[Opening DATA SUPPLIED section]
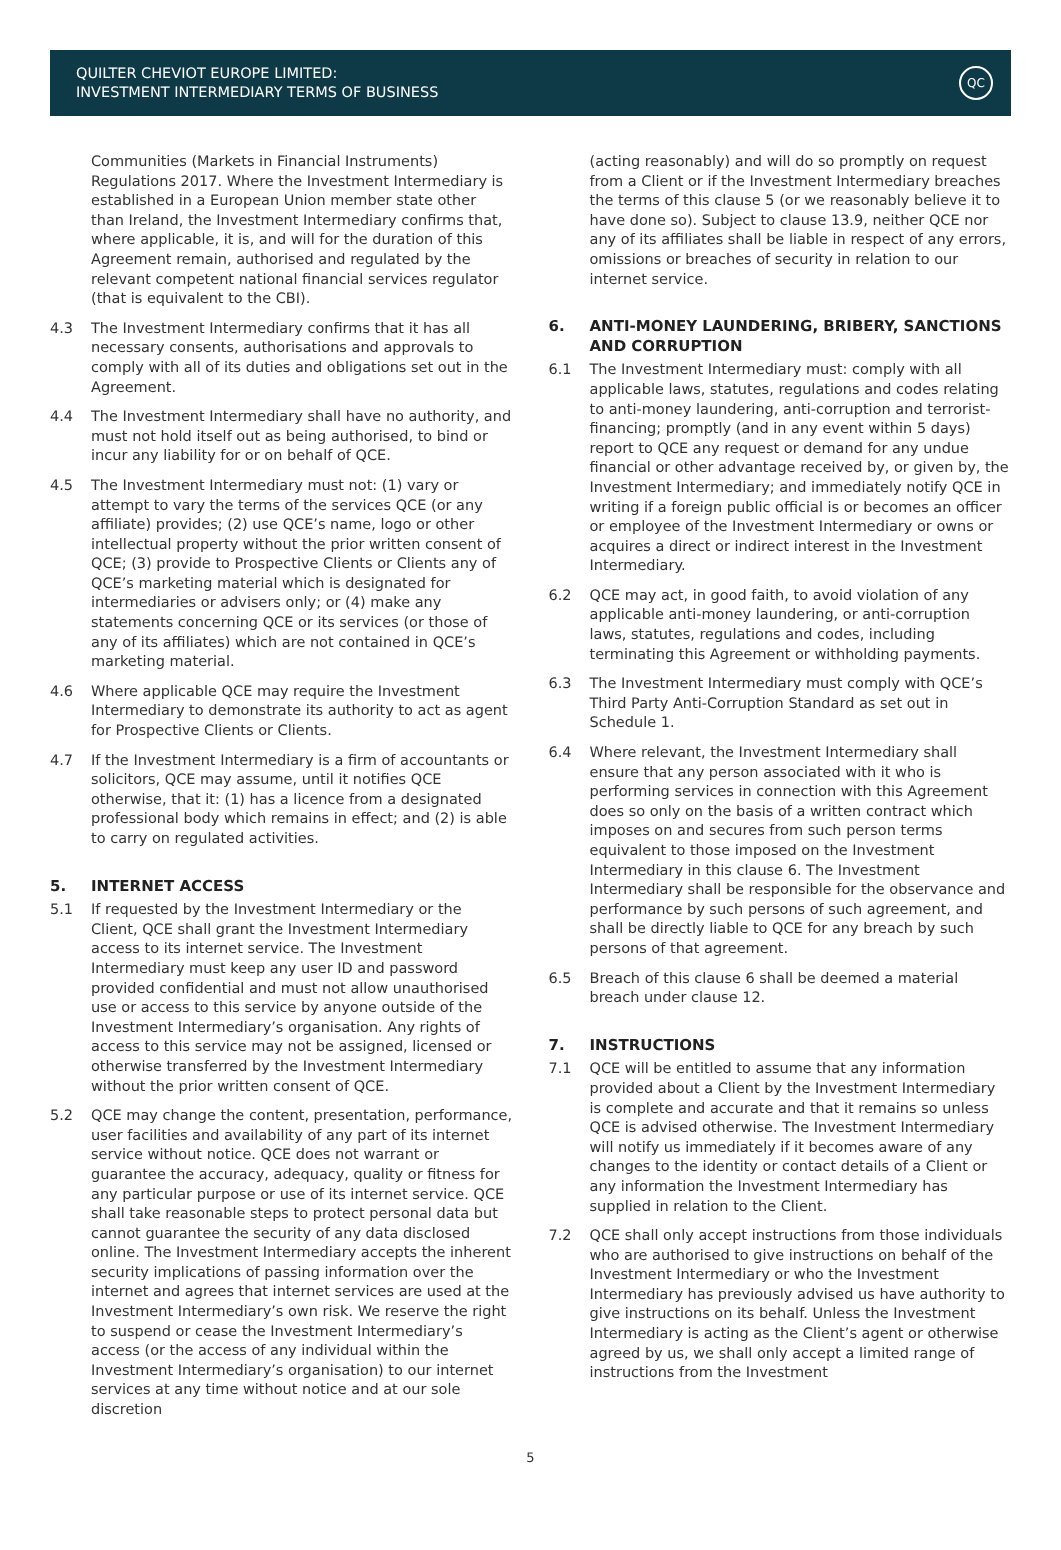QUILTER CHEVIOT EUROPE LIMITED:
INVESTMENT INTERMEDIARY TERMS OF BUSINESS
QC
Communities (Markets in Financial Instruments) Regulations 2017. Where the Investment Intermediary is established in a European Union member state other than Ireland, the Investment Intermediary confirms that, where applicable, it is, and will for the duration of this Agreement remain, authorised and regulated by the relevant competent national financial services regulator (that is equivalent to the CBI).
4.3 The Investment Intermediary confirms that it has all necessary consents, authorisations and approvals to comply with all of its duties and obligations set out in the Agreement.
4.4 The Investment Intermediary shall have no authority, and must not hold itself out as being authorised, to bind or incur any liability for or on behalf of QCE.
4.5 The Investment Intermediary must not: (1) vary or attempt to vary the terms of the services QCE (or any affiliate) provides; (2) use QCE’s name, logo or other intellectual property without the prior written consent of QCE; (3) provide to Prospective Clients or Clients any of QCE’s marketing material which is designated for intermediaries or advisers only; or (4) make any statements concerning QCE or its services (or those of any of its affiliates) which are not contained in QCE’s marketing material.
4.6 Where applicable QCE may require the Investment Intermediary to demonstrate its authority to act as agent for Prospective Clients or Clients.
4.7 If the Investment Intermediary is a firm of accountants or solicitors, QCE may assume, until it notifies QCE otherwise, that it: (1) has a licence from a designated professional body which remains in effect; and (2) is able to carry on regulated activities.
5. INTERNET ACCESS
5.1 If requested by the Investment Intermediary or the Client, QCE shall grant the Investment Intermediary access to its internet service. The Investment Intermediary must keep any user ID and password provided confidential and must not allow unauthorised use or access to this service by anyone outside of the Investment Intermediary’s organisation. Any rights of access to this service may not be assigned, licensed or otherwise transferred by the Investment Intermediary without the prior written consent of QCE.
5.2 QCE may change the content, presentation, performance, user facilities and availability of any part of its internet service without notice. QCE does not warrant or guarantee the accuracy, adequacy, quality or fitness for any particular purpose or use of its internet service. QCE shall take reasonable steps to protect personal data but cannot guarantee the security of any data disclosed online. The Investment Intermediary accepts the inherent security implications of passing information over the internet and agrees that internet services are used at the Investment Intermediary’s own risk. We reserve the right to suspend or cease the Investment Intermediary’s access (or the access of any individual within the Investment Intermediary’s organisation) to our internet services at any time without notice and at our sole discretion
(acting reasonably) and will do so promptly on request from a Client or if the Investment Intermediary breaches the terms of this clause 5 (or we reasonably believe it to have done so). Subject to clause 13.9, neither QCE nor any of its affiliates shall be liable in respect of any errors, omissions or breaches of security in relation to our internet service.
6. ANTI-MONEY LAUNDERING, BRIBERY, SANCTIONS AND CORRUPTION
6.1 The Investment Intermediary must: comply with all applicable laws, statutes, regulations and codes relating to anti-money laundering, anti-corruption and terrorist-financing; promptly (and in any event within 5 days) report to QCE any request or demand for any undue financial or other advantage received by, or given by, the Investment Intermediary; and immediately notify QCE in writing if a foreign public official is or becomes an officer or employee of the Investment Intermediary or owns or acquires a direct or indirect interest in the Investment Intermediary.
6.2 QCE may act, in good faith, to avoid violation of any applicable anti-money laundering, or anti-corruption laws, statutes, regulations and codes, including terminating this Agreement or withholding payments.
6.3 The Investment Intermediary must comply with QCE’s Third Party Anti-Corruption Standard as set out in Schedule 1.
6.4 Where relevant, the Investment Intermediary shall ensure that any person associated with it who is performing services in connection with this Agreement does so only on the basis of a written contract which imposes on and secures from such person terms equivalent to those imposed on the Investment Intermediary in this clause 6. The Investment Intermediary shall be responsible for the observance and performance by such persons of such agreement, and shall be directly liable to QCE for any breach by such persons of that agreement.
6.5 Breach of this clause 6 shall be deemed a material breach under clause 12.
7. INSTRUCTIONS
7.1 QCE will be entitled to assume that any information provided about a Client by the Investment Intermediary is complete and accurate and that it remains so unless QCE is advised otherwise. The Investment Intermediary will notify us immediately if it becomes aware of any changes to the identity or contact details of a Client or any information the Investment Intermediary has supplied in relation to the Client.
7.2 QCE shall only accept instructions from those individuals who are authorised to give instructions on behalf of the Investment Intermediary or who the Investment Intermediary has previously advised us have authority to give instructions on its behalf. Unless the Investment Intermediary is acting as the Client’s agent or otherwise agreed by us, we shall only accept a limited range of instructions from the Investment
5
[Closing DATA SUPPLIED section]
[Opening DATA SUPPLIED section]
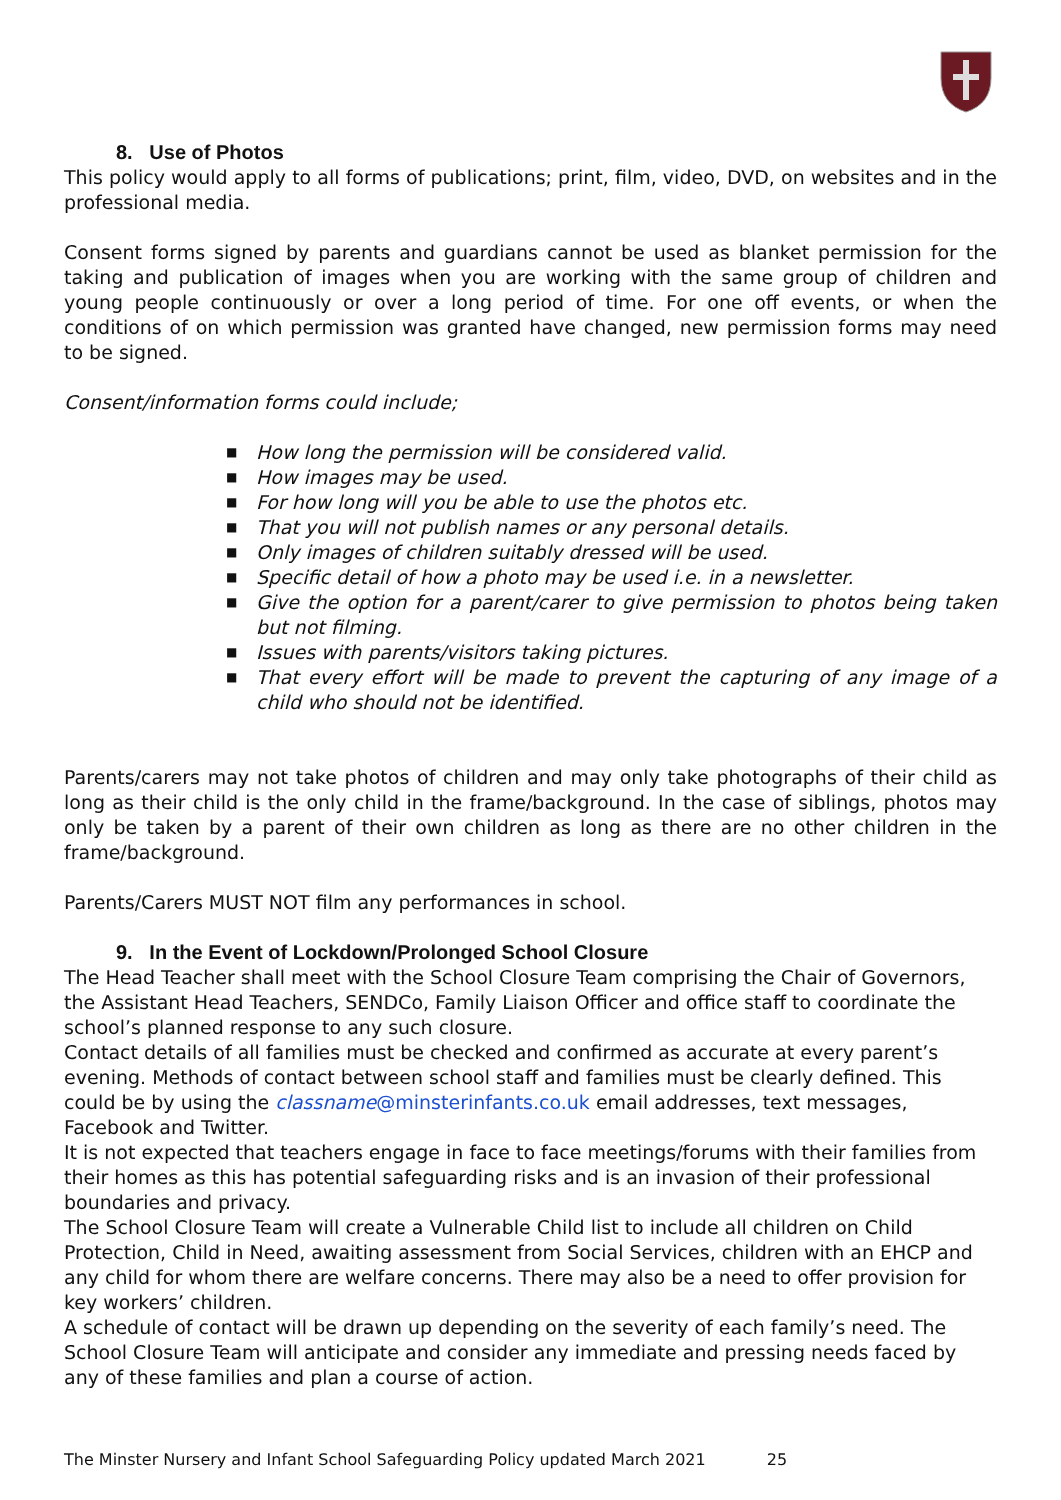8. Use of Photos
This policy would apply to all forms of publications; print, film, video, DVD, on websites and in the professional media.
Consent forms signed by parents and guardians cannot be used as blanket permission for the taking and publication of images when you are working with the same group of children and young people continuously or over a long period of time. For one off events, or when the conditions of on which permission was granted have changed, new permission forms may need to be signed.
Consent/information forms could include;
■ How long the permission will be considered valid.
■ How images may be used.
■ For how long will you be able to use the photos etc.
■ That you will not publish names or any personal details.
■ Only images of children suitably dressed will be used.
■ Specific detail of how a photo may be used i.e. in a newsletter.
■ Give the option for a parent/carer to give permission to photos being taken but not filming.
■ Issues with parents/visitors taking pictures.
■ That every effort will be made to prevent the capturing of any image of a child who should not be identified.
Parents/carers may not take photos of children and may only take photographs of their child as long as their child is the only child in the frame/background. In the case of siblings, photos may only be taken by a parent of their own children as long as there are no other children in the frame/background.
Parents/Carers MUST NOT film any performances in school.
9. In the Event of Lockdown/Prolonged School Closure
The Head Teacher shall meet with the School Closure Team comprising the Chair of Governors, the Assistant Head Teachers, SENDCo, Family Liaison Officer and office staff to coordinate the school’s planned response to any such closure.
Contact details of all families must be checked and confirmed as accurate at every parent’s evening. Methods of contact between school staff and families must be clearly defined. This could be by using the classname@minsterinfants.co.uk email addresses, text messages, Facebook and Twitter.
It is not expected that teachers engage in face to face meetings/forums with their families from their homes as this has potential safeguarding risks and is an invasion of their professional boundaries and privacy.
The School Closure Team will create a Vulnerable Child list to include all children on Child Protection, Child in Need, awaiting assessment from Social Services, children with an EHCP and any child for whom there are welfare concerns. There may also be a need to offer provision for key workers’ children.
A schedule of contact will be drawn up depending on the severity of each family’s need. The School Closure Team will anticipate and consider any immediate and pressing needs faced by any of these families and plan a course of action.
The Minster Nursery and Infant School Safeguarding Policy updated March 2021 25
[Closing DATA SUPPLIED section]
(PROMPT): What you give back should be exactly the lines of the data above from the line with "4.7 If the Investment" through the line with "5. INTERNET ACCESS", both of those included, and nothing more.

(OUTPUT OF THE EXERCISE):
4.7 If the Investment Intermediary is a firm of accountants or solicitors, QCE may assume, until it notifies QCE otherwise, that it: (1) has a licence from a designated professional body which remains in effect; and (2) is able to carry on regulated activities.
5. INTERNET ACCESS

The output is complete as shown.